Greetings Russ and company:
I tried your illustrated command “ps -p monitord_pid -o %a” to get the args and no luck. We are running AIX5.3 TL8 SP7 and CIS5.6.2.
For example, executing >ps -p 307570 -o %a
yields: COMMAND
hcimonitord -S allina_prod3
Maybe an AIX version “feature”? (we recently went from SP3 to SP7 to migrate to IBM supported version of our disk hardware).
Just for thought here.
BobR
What you described I hope isn’t a SP7 issue.
What you described will also happen when you start the monitord by launching the netmonitor from the IDE instead of doing something like
hcisitectl -k m -s m -A “a=-cl ‘default.alrt'”

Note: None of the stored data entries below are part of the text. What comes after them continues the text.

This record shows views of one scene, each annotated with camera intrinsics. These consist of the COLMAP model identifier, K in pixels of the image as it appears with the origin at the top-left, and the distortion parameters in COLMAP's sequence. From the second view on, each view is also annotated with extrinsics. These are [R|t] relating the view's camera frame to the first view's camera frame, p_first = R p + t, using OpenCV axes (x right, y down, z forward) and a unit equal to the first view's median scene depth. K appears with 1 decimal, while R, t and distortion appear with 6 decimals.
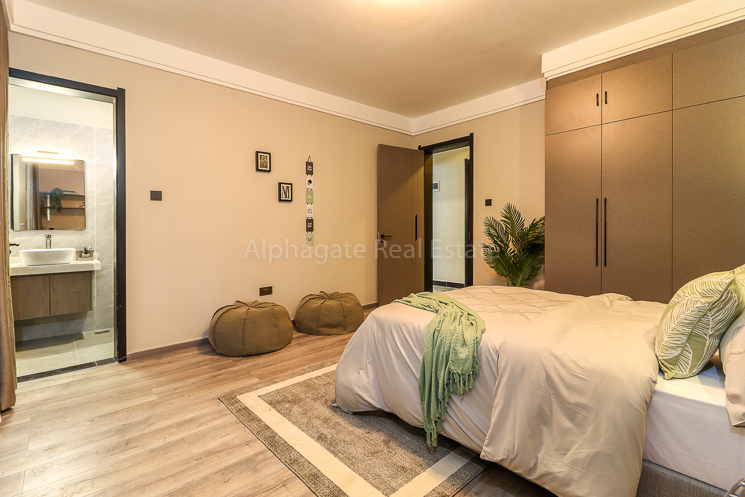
lens RADIAL K [[347.7, 0, 375.6], [0, 347.7, 236.1], [0, 0, 1]] dist [0.002809, -0.007619]
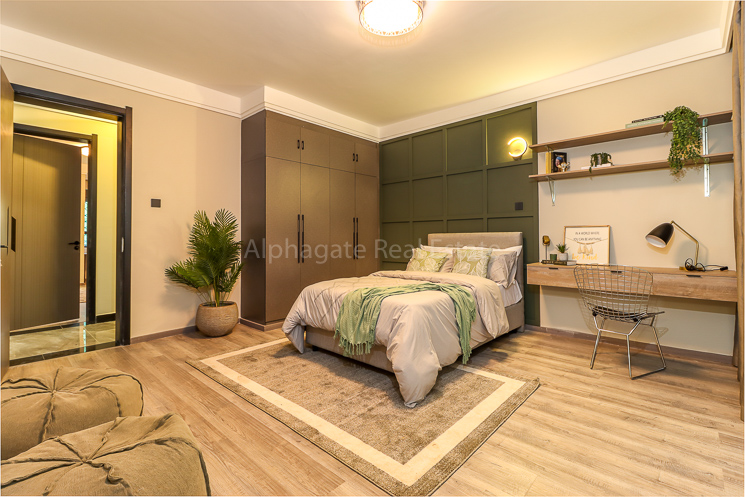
lens RADIAL K [[347.7, 0, 375.6], [0, 347.7, 236.1], [0, 0, 1]] dist [0.002809, -0.007619]
pose [[-0.087396, 0.016197, 0.996042, -1.036061], [0.023695, 0.999619, -0.014176, 0.010466], [-0.995892, 0.022362, -0.087747, 1.107266]]
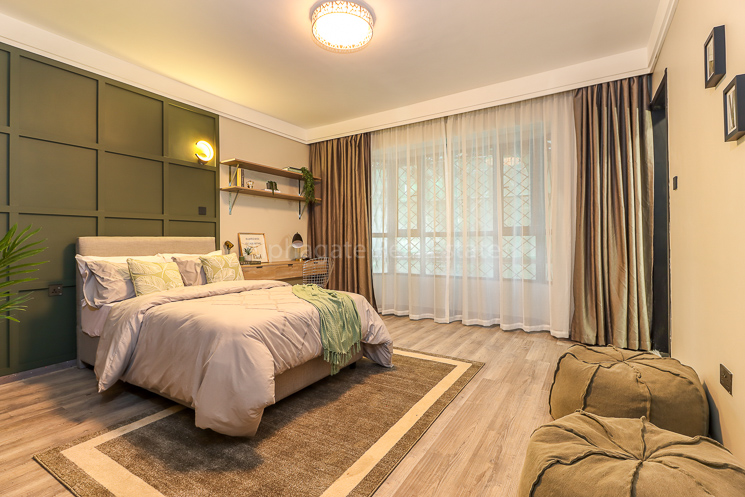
lens RADIAL K [[347.7, 0, 375.6], [0, 347.7, 236.1], [0, 0, 1]] dist [0.002809, -0.007619]
pose [[-0.961444, 0.016387, -0.274514, 0.276727], [0.016334, 0.999864, 0.002478, -0.012254], [0.274517, -0.002102, -0.961580, 2.118468]]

By default when starting the monitord by launching the netmonitor from the IDE loads the default.alrt file even though it doesn’t show up in the args, which I’m not crazy about either but learned to live with it.
When I don’t see any args I’ve been able to assume that the default.alrt file is loaded.

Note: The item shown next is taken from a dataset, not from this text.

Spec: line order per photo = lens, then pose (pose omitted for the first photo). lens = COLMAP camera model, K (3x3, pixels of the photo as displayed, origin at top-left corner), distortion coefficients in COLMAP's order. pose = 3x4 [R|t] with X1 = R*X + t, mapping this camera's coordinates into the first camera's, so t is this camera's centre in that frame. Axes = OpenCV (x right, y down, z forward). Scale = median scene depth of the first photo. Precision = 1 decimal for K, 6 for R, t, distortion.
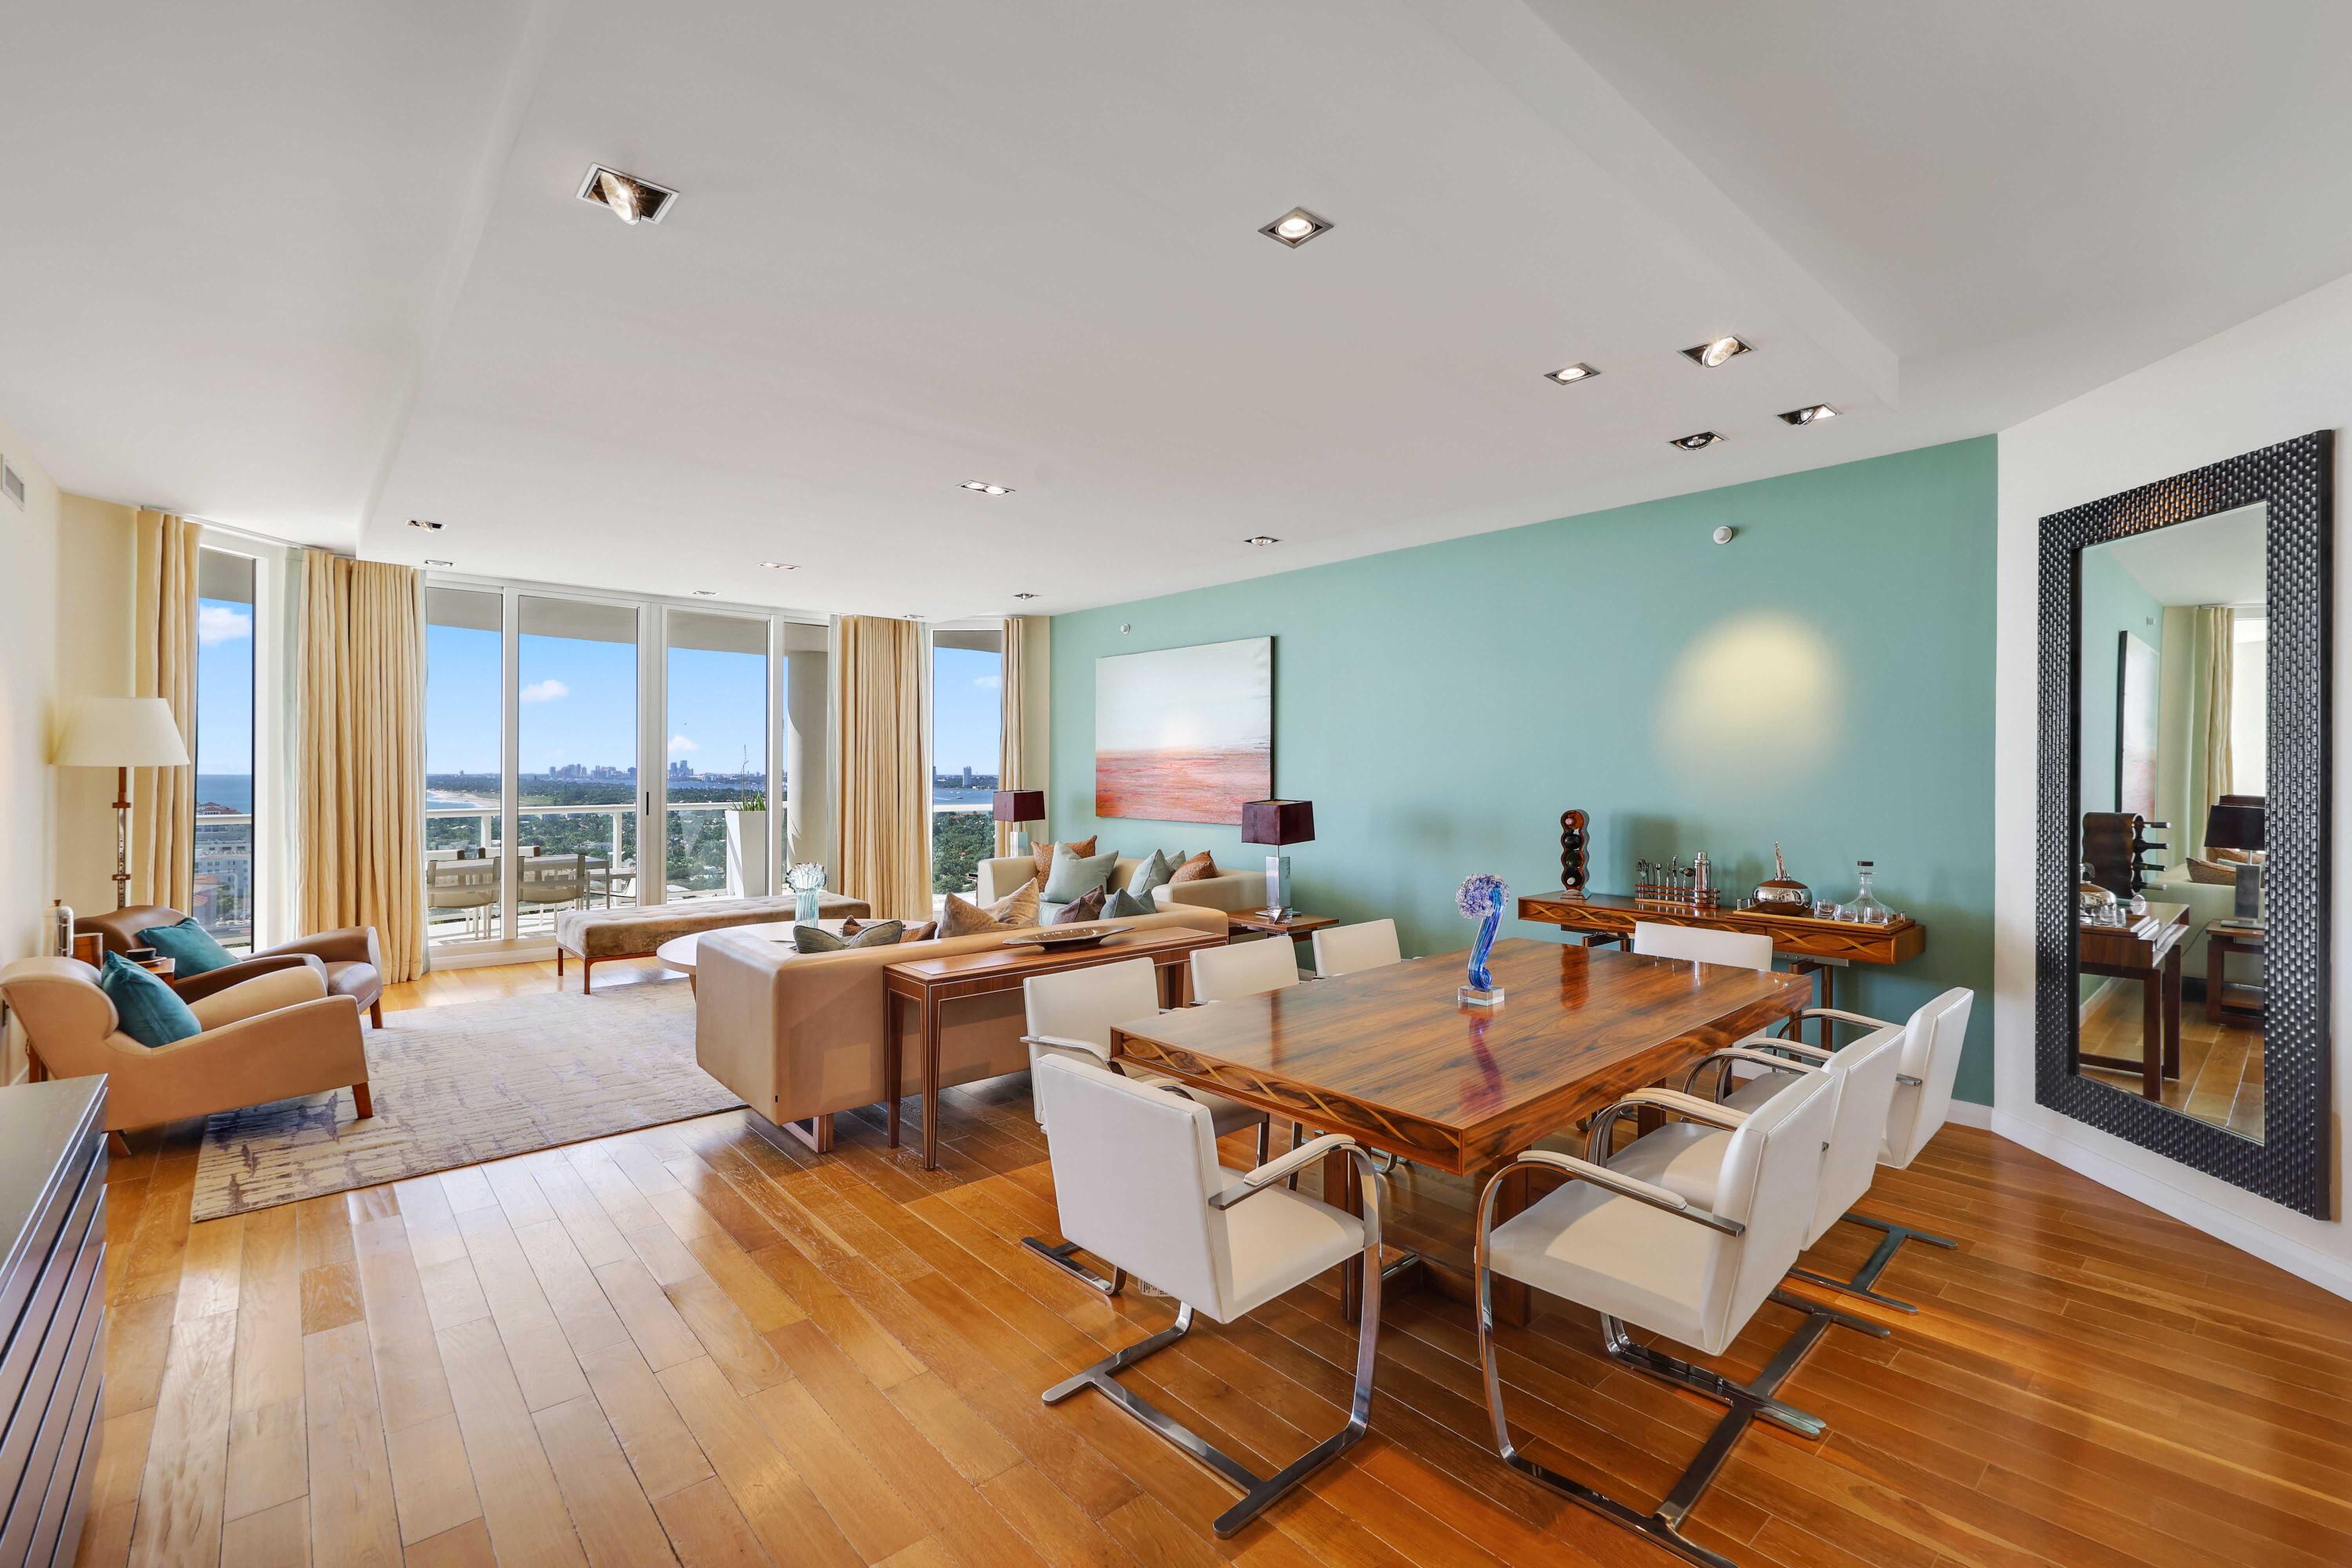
lens RADIAL K [[1003.1, 0, 1174.7], [0, 1003.1, 769.8], [0, 0, 1]] dist [-0.002255, 0.000664]
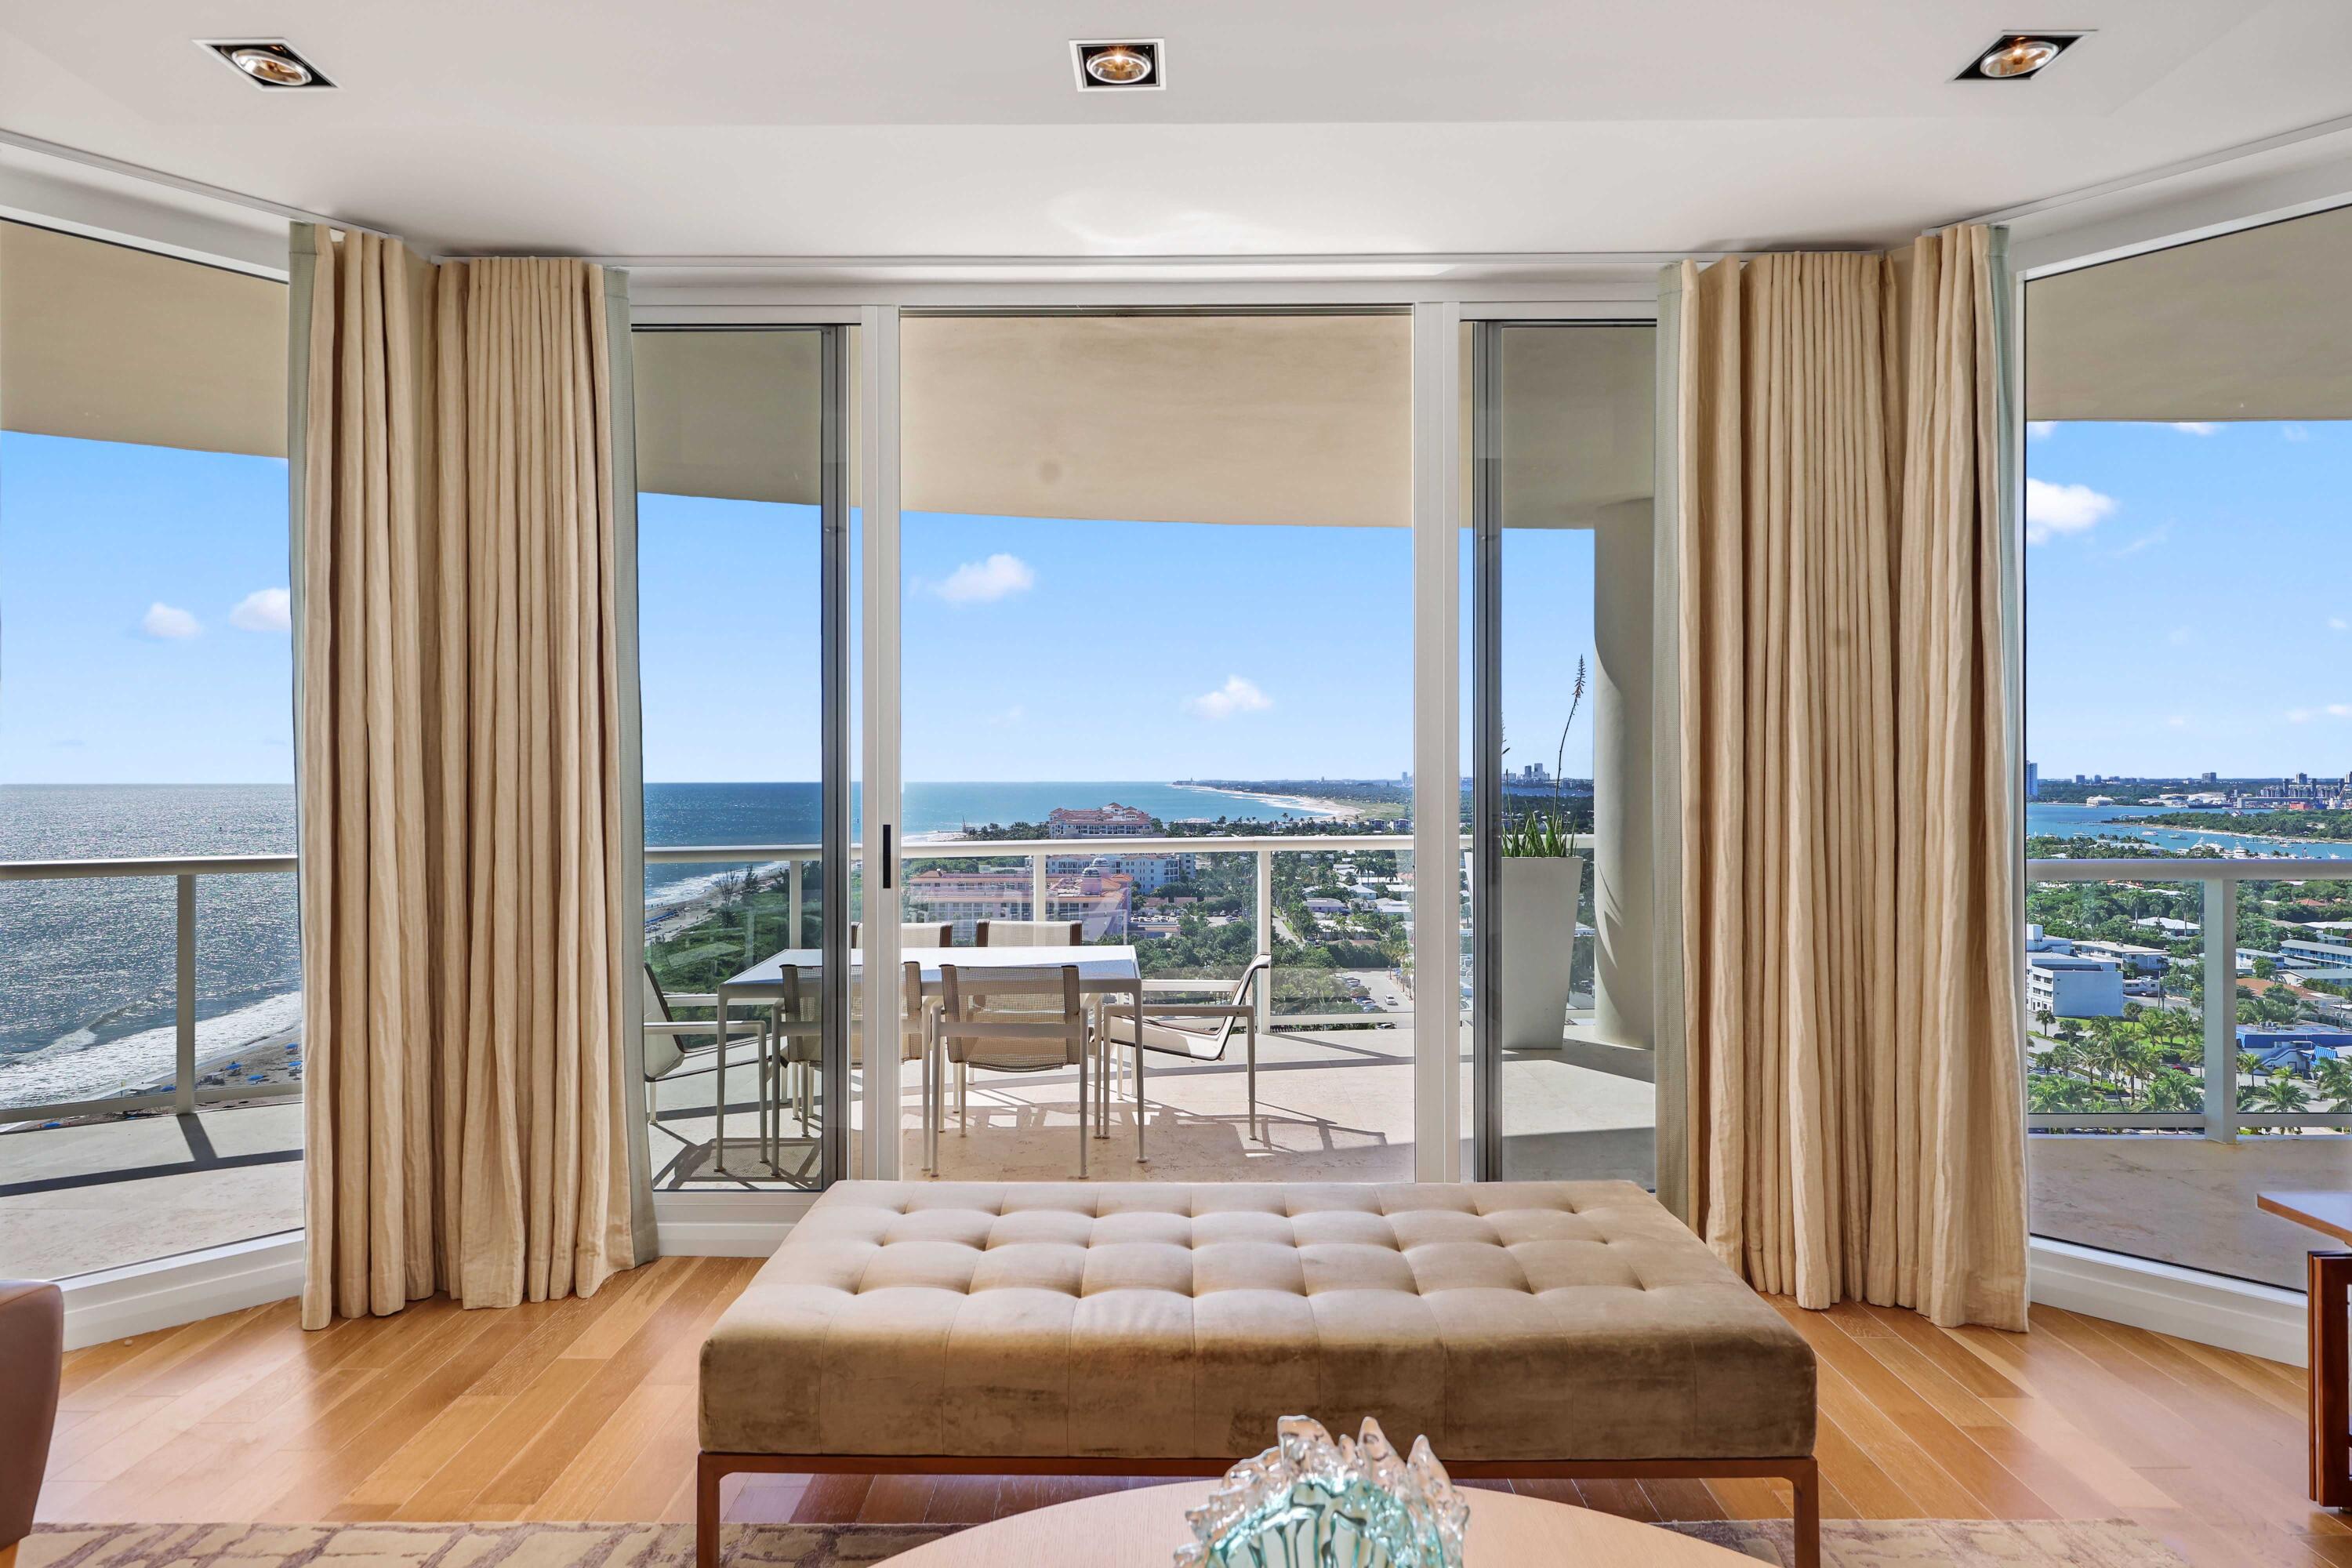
lens RADIAL K [[1268.6, 0, 1177.8], [0, 1268.6, 777.3], [0, 0, 1]] dist [0.006233, -0.001082]
pose [[0.743772, -0.003491, -0.668424, -0.232689], [0.005629, 0.999984, 0.001041, 0.004997], [0.668409, -0.004537, 0.743780, 0.738495]]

I like to see the args so when this comes to my attention I simply run the turn_on_alerts.ksh script I posted.
I’m still able to
ps_md | grep off
to see if any sites have their alerts turned off despite this inconsistancy.
Another thing to note is interfaces in a site will remain running even if the monitord is killed without stopping the interfaces, but I don’t believe the alerts will continue to run.

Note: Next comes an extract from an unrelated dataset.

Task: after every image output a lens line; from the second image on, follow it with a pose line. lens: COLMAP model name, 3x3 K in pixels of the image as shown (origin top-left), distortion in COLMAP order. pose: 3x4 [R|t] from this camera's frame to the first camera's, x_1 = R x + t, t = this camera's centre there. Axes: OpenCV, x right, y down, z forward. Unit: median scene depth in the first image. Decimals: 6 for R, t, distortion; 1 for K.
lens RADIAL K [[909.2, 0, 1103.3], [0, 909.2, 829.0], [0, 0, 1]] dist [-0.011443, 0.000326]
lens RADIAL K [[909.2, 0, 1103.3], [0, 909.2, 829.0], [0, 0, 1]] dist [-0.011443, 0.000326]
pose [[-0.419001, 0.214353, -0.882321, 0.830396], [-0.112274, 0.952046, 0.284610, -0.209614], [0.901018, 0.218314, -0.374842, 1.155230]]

You could check for this condition if you wanted by looking for any process pid files and not finding
$HCISITEDIR/exec/hcimonitord/pid
Russ Ross
RussRoss318@gmail.com
Russ:
You must be correct in your assumption: our scripts stop/start the monitor and lock managers using the vanilla command syntax
>hcisitectl -K; hcisitectl -S
I am aware of the fuller syntax but our shop has not gone that far
at this point.
Just a caveat that unless other folks use that full syntax to start up their monitor daemons, it appears the “%a” option will not yield what alrt file was loaded.
See you at the conference?